Il percorso formativo si compone di un primo fine settimana in presenza (22-24 novembre 2024) a cui faranno seguito cinque incontri online tra dicembre e gennaio. Il corso terminerà con il secondo weekend conclusivo a Udine (31 gennaio-2 febbraio 2025). La Bottega dell’Orefice, che per realizzare l’evento ha collaborato con Diesse Fvg (Didattica e Innovazione scolastica), è un’associazione composta da insegnanti di regolazione naturale della fertilità e si occupa da vent’anni di educare giovani e adulti su questi argomenti, proponendo eventi e corsi di formazione su tutto il territorio nazionale.
«Gli interventi si concentreranno sui temi che da sempre ci stanno più a cuore: bellezza, persona, corporeità , relazione ed educazione – spiega Bordin -. Il nostro operato si basa sugli insegnamenti rivoluzionari della teologia del corpo di Giovanni Paolo II, che ha saputo valorizzare come nessuno prima di lui la preziosità della corporeità umana. Credo che, a differenza di quanto viene spesso detto, nessuno come la Chiesa sia in grado di valorizzare la persona, la corporeità e la figura della donna».
Il percorso formativo è pensato per approfondire aspetti biologici, psicologici, spirituali e sociali. Interverranno ospiti autorevoli «che provengono da contesti molto diversi tra loro e per questo possono arricchire di esperienze e competenze trasversali i partecipanti», spiega Bordin. Sarà quindi possibile passare dall’ascolto degli aspetti metodologici spiegati da Furio Pesci, ordinario di Storia della pedagogia alla Sapienza di Roma, al laboratorio “A corpo libero, il ballo come metafora della relazione (da soli, di gruppo, di coppia)” tenuto dalla coreografa argentina Angela Babuin.

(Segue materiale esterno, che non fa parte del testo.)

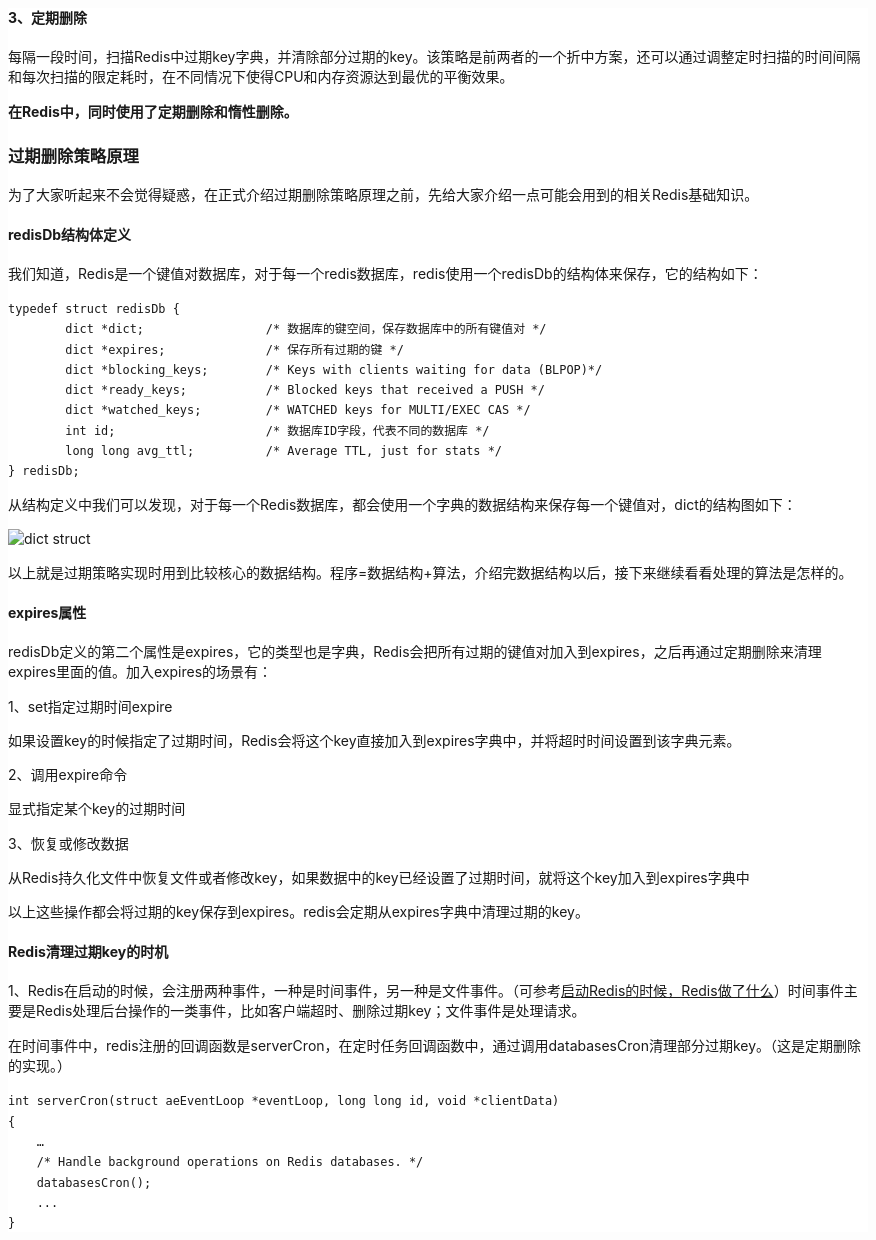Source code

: #### 3、定期删除
每隔一段时间，扫描Redis中过期key字典，并清除部分过期的key。该策略是前两者的一个折中方案，还可以通过调整定时扫描的时间间隔和每次扫描的限定耗时，在不同情况下使得CPU和内存资源达到最优的平衡效果。

**在Redis中，同时使用了定期删除和惰性删除。** 

### 过期删除策略原理

为了大家听起来不会觉得疑惑，在正式介绍过期删除策略原理之前，先给大家介绍一点可能会用到的相关Redis基础知识。

#### redisDb结构体定义
我们知道，Redis是一个键值对数据库，对于每一个redis数据库，redis使用一个redisDb的结构体来保存，它的结构如下：

    typedef struct redisDb {
            dict *dict;                 /* 数据库的键空间，保存数据库中的所有键值对 */
            dict *expires;              /* 保存所有过期的键 */
            dict *blocking_keys;        /* Keys with clients waiting for data (BLPOP)*/
            dict *ready_keys;           /* Blocked keys that received a PUSH */
            dict *watched_keys;         /* WATCHED keys for MULTI/EXEC CAS */
            int id;                     /* 数据库ID字段，代表不同的数据库 */
            long long avg_ttl;          /* Average TTL, just for stats */
    } redisDb;

从结构定义中我们可以发现，对于每一个Redis数据库，都会使用一个字典的数据结构来保存每一个键值对，dict的结构图如下：

![dict struct](https://user-gold-cdn.xitu.io/2019/6/24/16b885fc25256825?w=960&h=380&f=png&s=49153)

以上就是过期策略实现时用到比较核心的数据结构。程序=数据结构+算法，介绍完数据结构以后，接下来继续看看处理的算法是怎样的。

#### expires属性
redisDb定义的第二个属性是expires，它的类型也是字典，Redis会把所有过期的键值对加入到expires，之后再通过定期删除来清理expires里面的值。加入expires的场景有：

1、set指定过期时间expire

如果设置key的时候指定了过期时间，Redis会将这个key直接加入到expires字典中，并将超时时间设置到该字典元素。

2、调用expire命令

显式指定某个key的过期时间

3、恢复或修改数据

从Redis持久化文件中恢复文件或者修改key，如果数据中的key已经设置了过期时间，就将这个key加入到expires字典中

以上这些操作都会将过期的key保存到expires。redis会定期从expires字典中清理过期的key。

#### Redis清理过期key的时机
1、Redis在启动的时候，会注册两种事件，一种是时间事件，另一种是文件事件。（可参考[启动Redis的时候，Redis做了什么](https://www.hoohack.me/2018/05/26/read-redis-src-how-server-start)）时间事件主要是Redis处理后台操作的一类事件，比如客户端超时、删除过期key；文件事件是处理请求。

在时间事件中，redis注册的回调函数是serverCron，在定时任务回调函数中，通过调用databasesCron清理部分过期key。（这是定期删除的实现。）
    
    int serverCron(struct aeEventLoop *eventLoop, long long id, void *clientData)
    {
        …
        /* Handle background operations on Redis databases. */
        databasesCron();
        ...
    }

Al centro degli incontri temi come biofertilità , psicologia dello sviluppo dell’età evolutiva, identità e autostima, dimensione corporea, anatomia e fisiologia dell’apparato riproduttivo maschile e femminile, bioetica, bellezza della corporeità e gestione del gruppo.

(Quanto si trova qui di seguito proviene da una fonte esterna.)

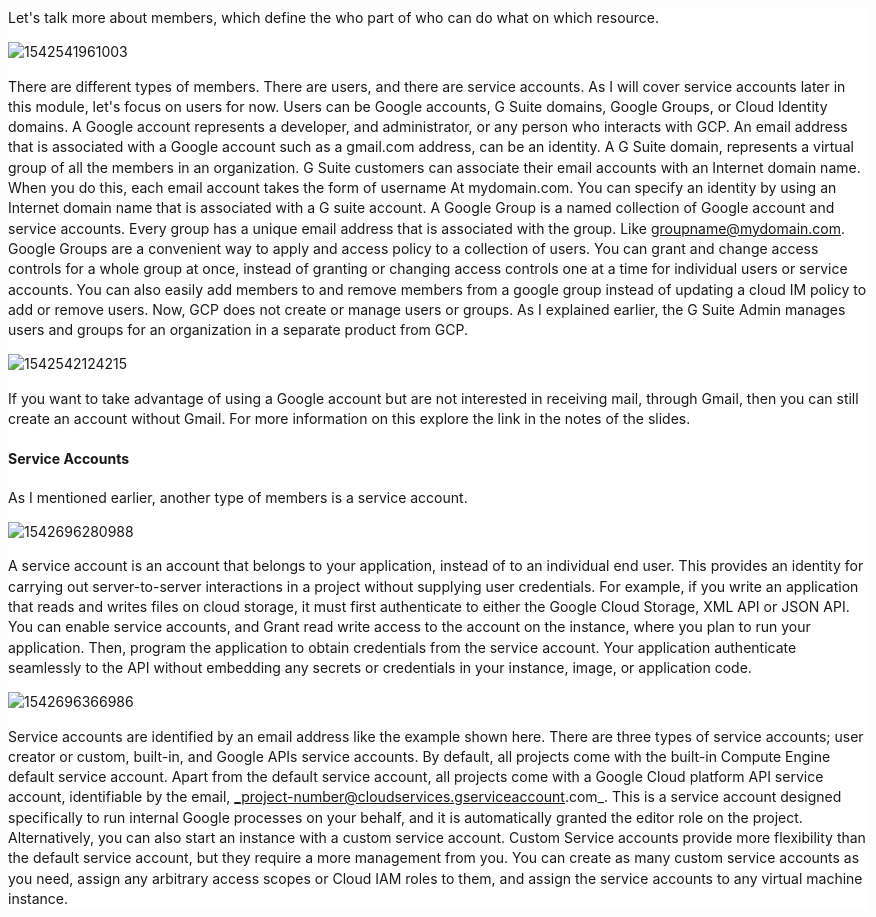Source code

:Let's talk more about members, which define the who part of who can do what on which resource.

![1542541961003](/copied/1542541961003.png)

There are different types of members. There are users, and there are service accounts. As I will cover service accounts later in this module, let's focus on users for now. Users can be Google accounts, G Suite domains, Google Groups, or Cloud Identity domains. A Google account represents a developer, and administrator, or any person who interacts with GCP. An email address that is associated with a Google account such as a gmail.com address, can be an identity. A G Suite domain, represents a virtual group of all the members in an organization. G Suite customers can associate their email accounts with an Internet domain name. When you do this, each email account takes the form of username At mydomain.com. You can specify an identity by using an Internet domain name that is associated with a G suite account. A Google Group is a named collection of Google account and service accounts. Every group has a unique email address that is associated with the group. Like groupname@mydomain.com. Google Groups are a convenient way to apply and access policy to a collection of users. You can grant and change access controls for a whole group at once, instead of granting or changing access controls one at a time for individual users or service accounts. You can also easily add members to and remove members from a google group instead of updating a cloud IM policy to add or remove users. Now, GCP does not create or manage users or groups. As I explained earlier, the G Suite Admin manages users and groups for an organization in a separate product from GCP. 

![1542542124215](/copied/1542542124215.png)

If you want to take advantage of using a Google account but are not interested in receiving mail, through Gmail, then you can still create an account without Gmail. For more information on this explore the link in the notes of the slides.

#### Service Accounts

As I mentioned earlier, another type of members is a service account. 

![1542696280988](/copied/1542696280988.png)

A service account is an account that belongs to your application, instead of to an individual end user. This provides an identity for carrying out server-to-server interactions in a project without supplying user credentials. For example, if you write an application that reads and writes files on cloud storage, it must first authenticate to either the Google Cloud Storage, XML API or JSON API. You can enable service accounts, and Grant read write access to the account on the instance, where you plan to run your application. Then, program the application to obtain credentials from the service account. Your application authenticate seamlessly to the API without embedding any secrets or credentials in your instance, image, or application code. 

![1542696366986](/copied/1542696366986.png)

Service accounts are identified by an email address like the example shown here. There are three types of service accounts; user creator or custom, built-in, and Google APIs service accounts. By default, all projects come with the built-in Compute Engine default service account. Apart from the default service account, all projects come with a Google Cloud platform API service account, identifiable by the email, _project-number@cloudservices.gserviceaccount.com_. This is a service account designed specifically to run internal Google processes on your behalf, and it is automatically granted the editor role on the project. Alternatively, you can also start an instance with a custom service account. Custom Service accounts provide more flexibility than the default service account, but they require a more management from you. You can create as many custom service accounts as you need, assign any arbitrary access scopes or Cloud IAM roles to them, and assign the service accounts to any virtual machine instance.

«Oggi mi sembra che l’educazione all’affettività si riduca ad alcune istruzioni per l’uso per non farsi troppo male – spiega Bordin -. Nel nostro tempo i bambini vivono una sessualizzazione precoce, che porta a trattare l’argomento in una forma assolutamente parziale. Così, sempre di più, ci troviamo di fronte a giovani che hanno un estremo bisogno di testimoni e insegnanti preparati e credibili sull’argomento. Per questo desideriamo riportare lo sguardo in primo luogo sull’educazione alla persona, tenendo sempre a mente che il corpo è un tesoro sterminato che ci è stato donato».
Tra gli ospiti interverranno don Alberto Frigerio, medico ed esperto di bioetica, l’ostetrica Rosaria Radaelli, il consulente educativo Marco Maggi, la psicologa Elena Canzi, don José Noriega, teologo morale statunitense, don Alessio Geretti, responsabile degli Eventi d’arte della Santa Sede per il Giubileo 2025, e molti altri. Saranno numerosi i momenti di confronto organizzati e di condivisone del lavoro, per poter comprendere come spendere i temi trattati e come trasmetterli in maniera interattiva. L’idea, inoltre, è che la proposta formativa abbia una continuità nel tempo, così da poter creare una rete in dialogo su questi argomenti, in un impegno che prosegua con una crescita costruttiva sul campo anche “a distanza”.